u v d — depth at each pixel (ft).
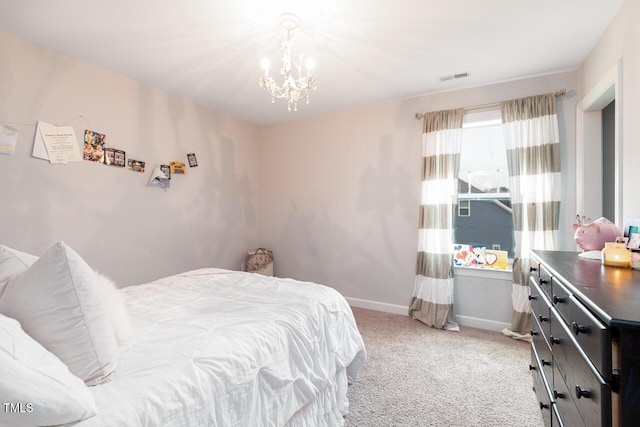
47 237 6.94
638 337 2.34
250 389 3.47
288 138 12.79
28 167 6.64
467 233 10.01
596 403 2.61
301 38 6.73
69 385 2.22
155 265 9.27
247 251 12.88
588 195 7.67
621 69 5.57
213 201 11.30
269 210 13.37
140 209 8.86
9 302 2.70
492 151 9.56
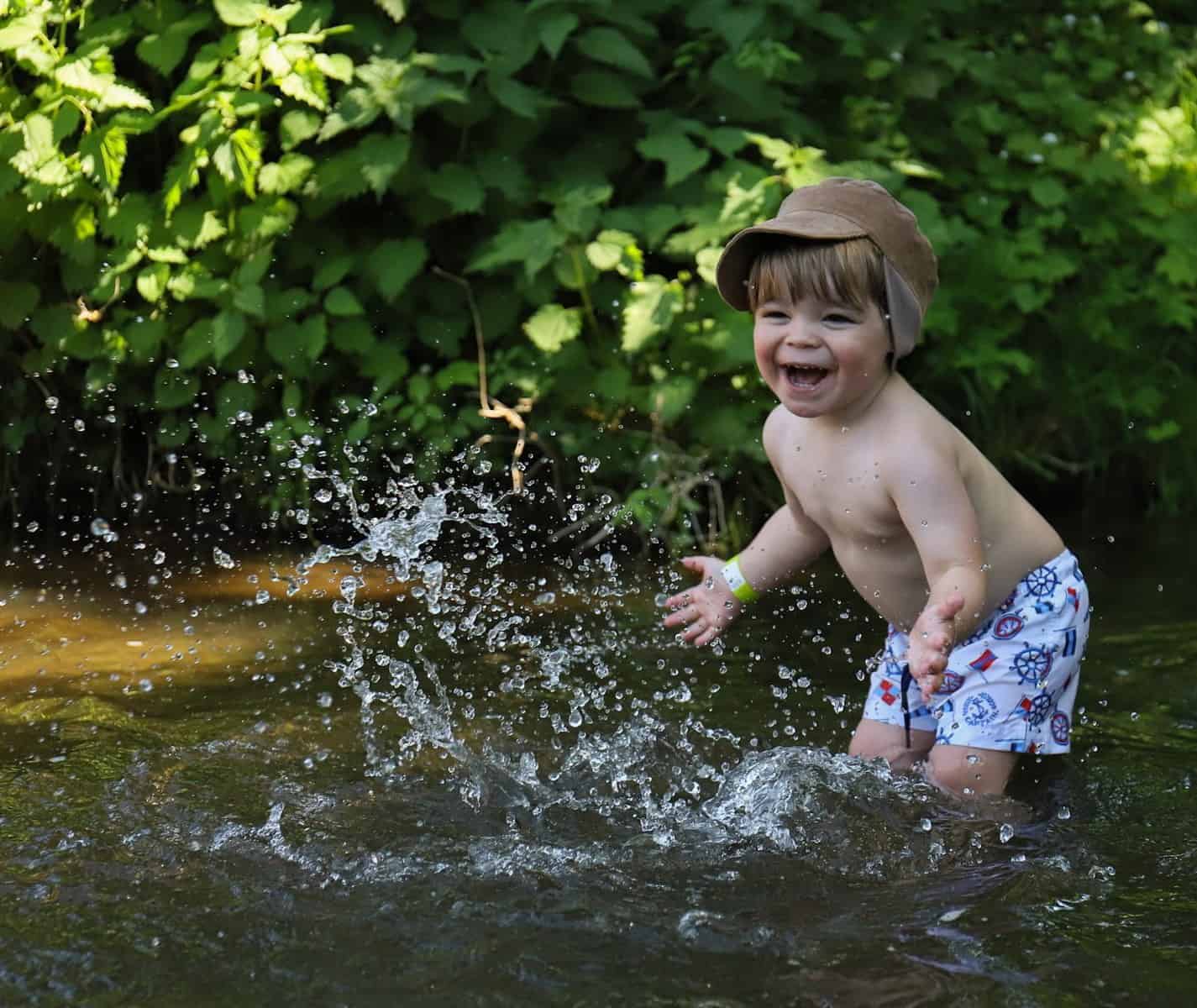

-*-

# Exercise prompt:
Could you write out the whole listing exactly, dropping the pictures?

# Answer to this exercise:
u v d — depth at each pixel (ft).
47 237 6.94
638 337 2.34
250 389 3.47
288 138 12.79
28 167 6.64
467 233 10.01
596 403 2.61
301 38 6.73
69 385 2.22
155 265 9.27
247 251 12.88
588 195 7.67
621 69 5.57
213 201 11.30
269 210 13.37
140 209 8.86
9 302 2.70
492 151 9.56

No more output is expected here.